__ABOUT THIS EXERCISE__.
Please output every record exactly, keeping each line as it is.

* * * * *

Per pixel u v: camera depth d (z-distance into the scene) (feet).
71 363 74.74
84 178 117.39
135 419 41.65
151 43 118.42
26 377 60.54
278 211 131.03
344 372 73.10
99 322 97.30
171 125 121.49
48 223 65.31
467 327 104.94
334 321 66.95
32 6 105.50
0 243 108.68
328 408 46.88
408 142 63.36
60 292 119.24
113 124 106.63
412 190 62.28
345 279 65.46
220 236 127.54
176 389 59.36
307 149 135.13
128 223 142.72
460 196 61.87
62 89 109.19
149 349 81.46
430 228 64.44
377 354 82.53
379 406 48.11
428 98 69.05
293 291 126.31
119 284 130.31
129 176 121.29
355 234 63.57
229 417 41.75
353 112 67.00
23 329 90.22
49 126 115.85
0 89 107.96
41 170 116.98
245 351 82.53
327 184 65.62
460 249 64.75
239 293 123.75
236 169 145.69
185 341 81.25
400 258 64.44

* * * * *

__ANSWER TO THIS EXERCISE__.
Per pixel u v: camera depth d (z-distance into the scene) (feet).
71 363 74.74
84 178 117.39
135 419 41.65
151 43 118.42
26 377 60.54
278 211 131.03
344 372 73.10
99 322 97.30
171 125 121.49
48 223 65.31
467 327 104.94
334 321 66.95
32 6 105.50
0 243 108.68
328 408 46.88
408 142 63.36
60 292 119.24
113 124 106.63
412 190 62.28
345 279 65.46
220 236 127.54
176 389 59.36
307 149 135.13
128 223 142.72
460 196 61.87
62 89 109.19
149 349 81.46
430 228 64.44
377 354 82.53
379 406 48.11
428 98 69.05
293 291 126.31
119 284 130.31
129 176 121.29
355 234 63.57
229 417 41.75
353 112 67.00
23 329 90.22
49 126 115.85
0 89 107.96
41 170 116.98
245 351 82.53
327 184 65.62
460 249 64.75
239 293 123.75
236 169 145.69
185 341 81.25
400 258 64.44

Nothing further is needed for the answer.